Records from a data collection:
-------
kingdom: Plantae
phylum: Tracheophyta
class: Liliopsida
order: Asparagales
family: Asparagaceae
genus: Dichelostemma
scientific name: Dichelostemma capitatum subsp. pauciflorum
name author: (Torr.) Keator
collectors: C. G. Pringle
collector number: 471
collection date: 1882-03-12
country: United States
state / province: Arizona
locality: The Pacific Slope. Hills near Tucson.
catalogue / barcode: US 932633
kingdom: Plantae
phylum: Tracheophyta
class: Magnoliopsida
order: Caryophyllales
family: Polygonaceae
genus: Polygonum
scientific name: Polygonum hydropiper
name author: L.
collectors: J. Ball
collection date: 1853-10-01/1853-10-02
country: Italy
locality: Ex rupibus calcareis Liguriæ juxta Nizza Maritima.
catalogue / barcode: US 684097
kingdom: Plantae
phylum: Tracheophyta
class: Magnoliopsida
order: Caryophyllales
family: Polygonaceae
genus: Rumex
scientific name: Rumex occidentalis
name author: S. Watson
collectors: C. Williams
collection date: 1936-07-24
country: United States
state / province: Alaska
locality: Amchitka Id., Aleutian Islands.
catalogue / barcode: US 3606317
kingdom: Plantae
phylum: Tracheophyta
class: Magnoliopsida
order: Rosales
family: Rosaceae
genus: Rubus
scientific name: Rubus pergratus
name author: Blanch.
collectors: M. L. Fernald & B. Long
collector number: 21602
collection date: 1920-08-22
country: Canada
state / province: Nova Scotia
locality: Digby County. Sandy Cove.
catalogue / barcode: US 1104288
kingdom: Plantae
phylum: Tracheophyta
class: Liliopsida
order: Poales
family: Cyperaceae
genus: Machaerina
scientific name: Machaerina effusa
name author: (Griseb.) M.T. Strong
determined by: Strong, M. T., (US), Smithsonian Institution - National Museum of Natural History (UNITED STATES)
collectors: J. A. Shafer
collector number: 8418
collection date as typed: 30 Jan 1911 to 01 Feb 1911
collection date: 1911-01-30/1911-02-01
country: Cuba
-------
Requirement: Lay out the listing above as a Markdown table with the columns Row and Text, putting each line's number under Row and the line itself under Text. Include every line of the listing and leave out blank lines.

Reply to the exercise:
| Row | Text |
|---|---|
| 1 | kingdom: Plantae |
| 2 | phylum: Tracheophyta |
| 3 | class: Liliopsida |
| 4 | order: Asparagales |
| 5 | family: Asparagaceae |
| 6 | genus: Dichelostemma |
| 7 | scientific name: Dichelostemma capitatum subsp. pauciflorum |
| 8 | name author: (Torr.) Keator |
| 9 | collectors: C. G. Pringle |
| 10 | collector number: 471 |
| 11 | collection date: 1882-03-12 |
| 12 | country: United States |
| 13 | state / province: Arizona |
| 14 | locality: The Pacific Slope. Hills near Tucson. |
| 15 | catalogue / barcode: US 932633 |
| 16 | kingdom: Plantae |
| 17 | phylum: Tracheophyta |
| 18 | class: Magnoliopsida |
| 19 | order: Caryophyllales |
| 20 | family: Polygonaceae |
| 21 | genus: Polygonum |
| 22 | scientific name: Polygonum hydropiper |
| 23 | name author: L. |
| 24 | collectors: J. Ball |
| 25 | collection date: 1853-10-01/1853-10-02 |
| 26 | country: Italy |
| 27 | locality: Ex rupibus calcareis Liguriæ juxta Nizza Maritima. |
| 28 | catalogue / barcode: US 684097 |
| 29 | kingdom: Plantae |
| 30 | phylum: Tracheophyta |
| 31 | class: Magnoliopsida |
| 32 | order: Caryophyllales |
| 33 | family: Polygonaceae |
| 34 | genus: Rumex |
| 35 | scientific name: Rumex occidentalis |
| 36 | name author: S. Watson |
| 37 | collectors: C. Williams |
| 38 | collection date: 1936-07-24 |
| 39 | country: United States |
| 40 | state / province: Alaska |
| 41 | locality: Amchitka Id., Aleutian Islands. |
| 42 | catalogue / barcode: US 3606317 |
| 43 | kingdom: Plantae |
| 44 | phylum: Tracheophyta |
| 45 | class: Magnoliopsida |
| 46 | order: Rosales |
| 47 | family: Rosaceae |
| 48 | genus: Rubus |
| 49 | scientific name: Rubus pergratus |
| 50 | name author: Blanch. |
| 51 | collectors: M. L. Fernald & B. Long |
| 52 | collector number: 21602 |
| 53 | collection date: 1920-08-22 |
| 54 | country: Canada |
| 55 | state / province: Nova Scotia |
| 56 | locality: Digby County. Sandy Cove. |
| 57 | catalogue / barcode: US 1104288 |
| 58 | kingdom: Plantae |
| 59 | phylum: Tracheophyta |
| 60 | class: Liliopsida |
| 61 | order: Poales |
| 62 | family: Cyperaceae |
| 63 | genus: Machaerina |
| 64 | scientific name: Machaerina effusa |
| 65 | name author: (Griseb.) M.T. Strong |
| 66 | determined by: Strong, M. T., (US), Smithsonian Institution - National Museum of Natural History (UNITED STATES) |
| 67 | collectors: J. A. Shafer |
| 68 | collector number: 8418 |
| 69 | collection date as typed: 30 Jan 1911 to 01 Feb 1911 |
| 70 | collection date: 1911-01-30/1911-02-01 |
| 71 | country: Cuba |